Diversos estudios han evaluado la fiabilidad del laboratorio en la identificación de cristales en líquido sinovial; en general los resultados fueron muy pobres en los laboratorios que realizaban el procedimiento de manera habitual (95-98). No obstante, es importante mantener cierta prudencia en la interpretación de estos datos debido a la falta de información sobre factores clave como la formación y experiencia de los observadores, la técnica utilizada y el tipo de microscopio empleado. Además, se ha comprobado que el entrenamiento de los observadores aumenta considerablemente la concordancia del procedimiento.
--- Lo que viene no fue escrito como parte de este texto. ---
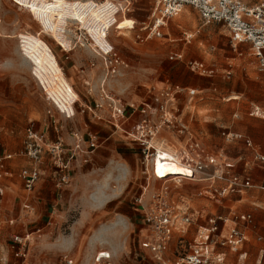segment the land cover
Instances as JSON below:
<instances>
[{
	"label": "rangeland",
	"instance_id": "rangeland-1",
	"mask_svg": "<svg viewBox=\"0 0 264 264\" xmlns=\"http://www.w3.org/2000/svg\"><path fill=\"white\" fill-rule=\"evenodd\" d=\"M93 1L85 0V11L81 12L67 0L53 4L18 0L22 6L13 0H0V149L16 153L12 163L18 172L26 160L18 153L28 125L32 124L47 144L58 139L73 144L75 134L86 139L97 134L99 138L92 159L82 165L75 162L70 182L62 187L56 184L63 172L48 165L40 184L49 189L32 219L20 217L23 189L19 179L11 184L14 192L5 189L0 196V256L11 254L7 248L12 243L8 220L17 218L16 225L22 231L41 228V233L33 234L30 264H61L66 254L89 264L101 248L111 252L112 264H156L143 245V207L138 198L148 186L144 193L147 198L163 180L147 173L140 144L110 124V101L103 89L124 105L149 101L167 85L196 89L192 101L187 92L180 95L179 109L190 111L187 115H193L200 137L216 155H227L242 172L244 159L253 154L243 139L228 141L223 130L250 137L264 151L256 138L260 134L258 123L264 119L250 114L255 106L264 110V73L258 69L250 43L234 46L223 23L204 24L193 6H186L169 21L163 37L138 42L136 29L148 18L153 0H137L131 14H120L109 32L103 33L94 23L105 20L109 0L98 8L92 7ZM134 18L139 22L130 30ZM69 19L80 20L91 36L77 30V24ZM83 42L90 46L83 47ZM111 45L124 63L107 76L104 60L96 51ZM194 60L212 65L214 75L193 71ZM166 136L159 134V144L174 152L179 145L172 138L165 140ZM253 172L255 182H264V169L255 167ZM199 183L196 187L205 182ZM184 184L191 190L196 183L186 180ZM243 195L242 201L233 202L235 214L251 210L256 216L255 208L264 202V191L251 188ZM216 196L213 201L223 197ZM239 198L238 193L233 195V201ZM191 202L198 207L213 203L197 196ZM197 226H188L187 246ZM257 245H247L252 262Z\"/></svg>",
	"mask_w": 264,
	"mask_h": 264
},
{
	"label": "built area",
	"instance_id": "built-area-1",
	"mask_svg": "<svg viewBox=\"0 0 264 264\" xmlns=\"http://www.w3.org/2000/svg\"><path fill=\"white\" fill-rule=\"evenodd\" d=\"M22 6L18 0H13ZM35 1V0H33ZM53 4L56 0H47ZM70 4L78 7L81 12L85 11V0H67ZM137 0H109V7L105 9V20L96 19L94 27L109 32L120 14L126 15L134 11ZM107 0L93 1V8L104 5ZM154 4L149 13V20L141 24L137 29L135 21L131 29H136L135 38L138 42H146L152 38H160L165 35L169 21L180 14L186 6H193L197 9L204 24L212 21L223 23L228 31L231 43L234 46L240 43H250L254 49L258 61V69L264 73V1L249 4L246 0H153ZM102 13V12H101ZM70 22L77 24V30H84L88 35V29L82 26L80 20ZM78 22L80 24H78ZM68 29L70 27L68 26ZM69 31V30H68ZM91 36V35H90ZM80 40L82 35L79 36ZM81 42V41H80ZM83 47L90 46L89 43H80ZM102 56L107 68V76L117 72L118 66L124 63L121 56L111 45L108 49L96 51ZM191 68L207 72L203 63L192 62ZM103 94L109 99V110L111 121L116 128L123 127V124L134 116L139 115L136 127L133 131L127 132L126 136L140 144L147 173H157V163L172 166H181L190 170L189 175L169 174L163 180L160 187L151 191L147 198L144 193L138 198V203L143 207V225L145 234L143 245L149 252L156 264H215L223 261L226 254L219 251L218 247H229L237 251L243 244L244 235L236 228L222 234L226 220L221 215H214L207 218L208 227L202 231L199 240L186 245L185 235L178 239L179 254L175 259H170L168 253L170 244L173 241L176 230L181 225V230L189 226L193 217L186 212L182 213L180 202L175 198L173 190L180 188L182 180L186 178L203 177L213 181H227L230 192L252 186L249 179H241L237 175L227 177L229 168L228 158L216 155L208 150L190 132V126L179 109L178 99L184 92L190 97L197 94L196 89H186L180 86L167 85L157 97V105L152 106L150 102H143L139 105L134 103L124 105L106 89ZM165 133V140L172 138L174 144L179 145L173 152L167 150L162 143L159 144L158 136ZM226 134V131H224ZM229 134V133H228ZM226 134V135H228ZM239 137V136H235ZM74 143L66 145L63 140L58 139L45 143L44 136L33 127L26 130V138L22 150L18 153L30 164L21 171V178L25 189L33 190L39 181V163L46 152H48L54 164L63 174L57 182V187H62L70 182L71 162L80 154H88L98 147L97 136L90 135L84 138L75 134ZM247 146L251 147L252 142L246 140ZM167 156H165V154ZM14 153H4L0 150V180L6 175L7 161L14 159ZM255 160L264 163V155L256 153ZM173 183L174 185H171ZM264 189V186H262ZM223 191H219L222 194ZM35 207L29 203L23 206L21 219L24 221L32 219ZM235 221H242L250 224L253 220L251 213L236 214ZM41 233V228L34 232L15 233L12 236V245L16 258L22 260V264L29 263L31 241L33 234ZM89 264H112V254L109 250L99 249L96 251ZM61 264H85L75 260L68 254L64 255ZM240 264H249L245 261Z\"/></svg>",
	"mask_w": 264,
	"mask_h": 264
},
{
	"label": "crops",
	"instance_id": "crops-1",
	"mask_svg": "<svg viewBox=\"0 0 264 264\" xmlns=\"http://www.w3.org/2000/svg\"><path fill=\"white\" fill-rule=\"evenodd\" d=\"M261 1H264V0H258V1L246 0V2L249 4H253V3H257V2H261ZM129 14H131V13H129ZM126 15H124V16H126ZM133 20L135 21V26H136L139 21L137 18H134ZM148 20H149V15H148V18L145 21L140 22V24L146 23V22H148ZM167 29L168 28H166L165 30H167ZM130 30H131V28H130ZM66 58H69V57H66ZM194 62L203 63L205 68L208 69L207 72L200 71L199 69L198 70L192 69L193 71L198 72L199 75L209 76V77L214 75L215 71L212 68V65L210 66V64H207L206 62H204L202 60H194ZM0 68H1V66H0ZM194 97L189 96V98H190L189 100L192 101ZM180 99H181V96L178 99L179 105H181ZM148 102H150L152 106H156L157 105V97L154 96L153 98H150V100ZM74 108H75V106H74ZM189 113H190V111H185L184 108L182 109V115L185 117L186 121L188 122V124L190 126L191 134L197 140H199L208 150H210L211 152L214 153V151L203 141L202 137H200L198 131L195 128V120H193V115H190V116L187 115ZM250 114L255 115V116H260L264 119V110H262L259 106H255ZM139 117H140L139 115L134 116L132 119L125 122L123 124V127L116 128V129H121L122 131H124L125 137H127L126 133L131 132L135 129L136 121L139 119ZM110 119L111 118H109V120ZM110 124L113 125L112 121L110 122ZM258 125H260L259 126L260 134L256 138H257L258 143H260L264 147V120H261L258 123ZM30 126L33 127L35 130H37L32 124L28 125L27 128ZM27 128H26V130H27ZM224 131H226V134H228V133L229 134L228 135L224 134ZM222 134L227 137L228 141H230L231 139H243L245 141V144H246V140H250L252 142V146L251 147L248 146V147L252 149L253 154L251 157H246L244 159V168H243L242 172H238L236 170L235 162H231L230 158L227 155H220V156H223L225 158H228L229 168H227V170H226L228 178H230L232 175H237L242 180L243 179L251 180L252 186L244 187L243 189L230 192L228 190V187H227V181H225V180L212 182L211 180H208V179L203 178V177H194V178L183 179L182 185L180 186V188L173 190V194H174L175 198L179 200L180 206L182 207V210H184V211H182V213L186 212V208H188L187 213L193 217L192 223L198 224L197 229H196V233L192 239V242H194L196 239L197 240L200 239L199 238L200 234H202V231L208 227L207 218L214 216V215H221L226 220L225 226H223V230H222L223 235L226 234L228 232V230H230L234 227H236L244 235L245 239L243 241V244L240 246V248L237 251L231 250L229 247H218V250L223 251L226 254V256H225L223 261L216 262L215 264H240V262H242V261H245L249 264H264V202H262V204H259L257 206V208H255L258 210V212L256 213V216H255V213L251 210L238 212L239 214L251 213L253 216V220L250 224H245L242 221H235L233 219L234 218L233 215L235 213H237L233 209V207H234L233 204L236 202L242 201L243 197H244L243 194H245V192H247V190H250L251 188H259V189L264 191V189L262 188V186H264V182H261V183L255 182V176H254L255 171L253 172V169L255 167L260 168V169H264V163H261V162H258L257 160H255L256 153L264 155V151L259 150V148H257L256 145H254L252 139L250 137L244 136L242 133L233 132L230 130H223ZM95 135L97 136V139H98L97 142H98V146H99L98 135L97 134H95ZM235 136H239V137H235ZM25 138H26V131H25ZM25 138H24V141H25ZM127 138H129V137H127ZM24 141H23V146H24ZM96 149L94 151H92L91 153H88V154L83 153V154H80L79 156H77L75 159L72 160L71 166L74 165L75 162L79 163L80 165L89 162L92 159V154L96 151ZM1 151L4 153H12V152H9L7 150H1ZM14 154H16V153H14ZM12 162H13V159L7 161V163H6V171H7L6 175L4 178H2V180H0L1 182L4 180L3 183H0V196L2 197L4 195L5 189L6 190L10 189L11 192H14V190L11 189V184L18 183V180H17V178H18L20 183L22 184V189H23V192L21 193V197H20L21 198L20 214H21L22 210H23V206L26 203L31 204L36 209V207L39 206L38 204L41 201L44 202V200L46 199V194H47L46 191H47V189H49V187L47 185L45 187H42V185L40 184V181L43 180V175L45 174V170H47L48 165H50L52 167H54V166L56 167V165L54 164V161H53L51 155L48 152H46L44 154V156L42 157L41 162L39 163V170H40L39 181L37 182L35 188L30 191V190L25 189L22 178H21L22 169L25 166H28L30 163L27 160H25V164H23L17 172L15 167H14V164ZM46 164H47V167H46ZM256 177H257V175H256ZM186 180L189 182H195L196 183L195 185H193L191 190L185 189L184 183ZM199 182H205V183L201 184V186L196 187L197 185L200 184ZM219 191H223V193L219 194ZM235 193H238L241 196V198L235 199V201H233V195ZM217 194L219 196L222 195L223 197L221 199L219 198V199H216L215 201H213L214 198L217 197L216 196ZM193 196L206 197L210 201H212L213 203L212 204L209 203L208 205L204 204L202 207H198L193 202H191V198ZM223 199L225 201H221ZM219 207H221L222 210ZM211 209H213V211H209ZM225 209L227 210V212H225ZM206 216H207V218L205 219ZM199 219L204 220L205 223H198L200 221ZM8 221H9V224L11 226L10 239L15 233L29 232V231H22L21 228L17 227V225H16L17 218H11ZM24 223L25 222H23L22 226H25ZM0 224H1V222H0ZM177 230H179V231H177L176 233L180 232V234L177 236L175 233L173 241L170 244V251L168 253V257L172 260L175 259L177 257V255L179 254V252H178L179 236L180 235L186 236V231L188 230V226L185 227V229L181 230V225H180V227H178ZM30 232H34V231H30ZM249 242H252V243L255 242L256 244H258L255 262H252L250 259L251 251L247 248V245ZM7 248L11 254H10V256H8V254L1 255L0 256V264H22V260L20 258H16L14 255V249H13L12 243L7 244ZM75 260L81 261L80 259H75ZM81 262H83V261H81Z\"/></svg>",
	"mask_w": 264,
	"mask_h": 264
},
{
	"label": "bare ground",
	"instance_id": "bare-ground-1",
	"mask_svg": "<svg viewBox=\"0 0 264 264\" xmlns=\"http://www.w3.org/2000/svg\"><path fill=\"white\" fill-rule=\"evenodd\" d=\"M43 3H45V1L47 0H41ZM94 71V69H93ZM62 79L64 81L67 80V75L65 73V71L63 70L62 73ZM69 88L72 89L73 88V85L70 84L69 85ZM168 153L165 154V156H167ZM156 172H154V175L156 176V178H165L167 177L169 174H184V175H189L190 174V170L188 168H185V167H181V166H172V165H167V164H164L162 163L161 161H159L157 163V168H156ZM100 197V196H99ZM106 198V197H105ZM103 203V202H101ZM117 224V223H116ZM98 240V239H97ZM100 240V239H99ZM103 241V240H102Z\"/></svg>",
	"mask_w": 264,
	"mask_h": 264
}]
</instances>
Los resultados de un estudio publicado en 2005 demostraron que la sensibilidad y la especificidad de la identificación de cristales de UMS en 64 muestras de LS analizadas por tres personas sin experiencia previa fue superior al 95% tras un breve periodo de formación (99). Por consiguiente, estos resultados subrayan la importancia del entrenamiento del personal sanitario responsable del análisis de líquido sinovial.

Recomendación 3: En casos de artritis no filiada se debe incluir la gota dentro del diagnóstico diferencial (NE 5; GR D; GA 92%).

Recomendación 4: La presencia de cristales de UMS no descarta la presencia de infección concomitante (NE 3a; GR C; GA 92%)..

La presencia de cristales de UMS en el líquido sinovial no descarta la coexistencia de otra patología. Aunque es infrecuente, en algunas ocasiones se pueden identificar cristales de UMS y de pirofosfato cálcico en la misma articulación. Esta consideración debe ser especialmente importante en casos de sospecha de artritis séptica, planteados especialmente ante la existencia de  otros factores de riesgo, formas clínicas no típicas, diferentes a ataques de gota previos o la edad avanzada de los pacientes (81, 100, 101). Las artritis sépticas pueden aparecer en el seno de articulaciones con afectas por la gota, en cuyo caso, los cristales de UMS seguirán detectándose en el LS, por lo que en ausencia de un cultivo la infección puede pasar desapercibida.

Recomendación 5: El “cuadro clínico” y los niveles de ácido úrico sérico ni excluyen ni confirman el diagnóstico de gota (NE5; GRD; GA 77%).